»»

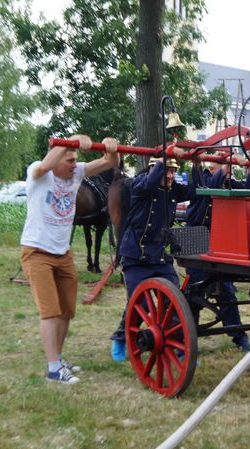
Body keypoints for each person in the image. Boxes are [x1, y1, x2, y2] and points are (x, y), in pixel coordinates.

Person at [21, 134, 119, 383]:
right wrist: (72, 140)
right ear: (56, 158)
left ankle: (59, 358)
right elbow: (44, 164)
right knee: (50, 311)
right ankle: (53, 368)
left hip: (63, 254)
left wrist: (111, 147)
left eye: (76, 159)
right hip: (37, 252)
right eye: (69, 159)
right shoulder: (39, 173)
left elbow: (109, 162)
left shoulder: (76, 174)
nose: (75, 164)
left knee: (66, 311)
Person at [110, 154, 197, 361]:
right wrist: (163, 160)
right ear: (153, 169)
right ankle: (121, 338)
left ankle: (179, 346)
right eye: (167, 171)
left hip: (158, 256)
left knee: (174, 301)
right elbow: (149, 184)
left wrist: (197, 164)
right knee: (141, 304)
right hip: (135, 256)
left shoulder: (173, 190)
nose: (171, 175)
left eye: (174, 171)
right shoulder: (139, 186)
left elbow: (195, 191)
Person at [185, 158, 250, 352]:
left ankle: (238, 336)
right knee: (195, 289)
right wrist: (225, 167)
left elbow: (247, 188)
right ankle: (189, 336)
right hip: (195, 238)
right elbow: (209, 187)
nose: (228, 174)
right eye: (223, 170)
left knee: (227, 290)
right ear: (211, 168)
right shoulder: (204, 178)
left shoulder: (225, 180)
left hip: (218, 241)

««

### [What is needed]
All that is wanted is the set of lines from the one with "left ankle: (179, 346)" through the last line of the entries, both included, output exactly.

### [Response to the task]
left ankle: (179, 346)
right eye: (167, 171)
left hip: (158, 256)
left knee: (174, 301)
right elbow: (149, 184)
left wrist: (197, 164)
right knee: (141, 304)
right hip: (135, 256)
left shoulder: (173, 190)
nose: (171, 175)
left eye: (174, 171)
right shoulder: (139, 186)
left elbow: (195, 191)
Person at [185, 158, 250, 352]:
left ankle: (238, 336)
right knee: (195, 289)
right wrist: (225, 167)
left elbow: (247, 188)
right ankle: (189, 336)
right hip: (195, 238)
right elbow: (209, 187)
nose: (228, 174)
right eye: (223, 170)
left knee: (227, 290)
right ear: (211, 168)
right shoulder: (204, 178)
left shoulder: (225, 180)
left hip: (218, 241)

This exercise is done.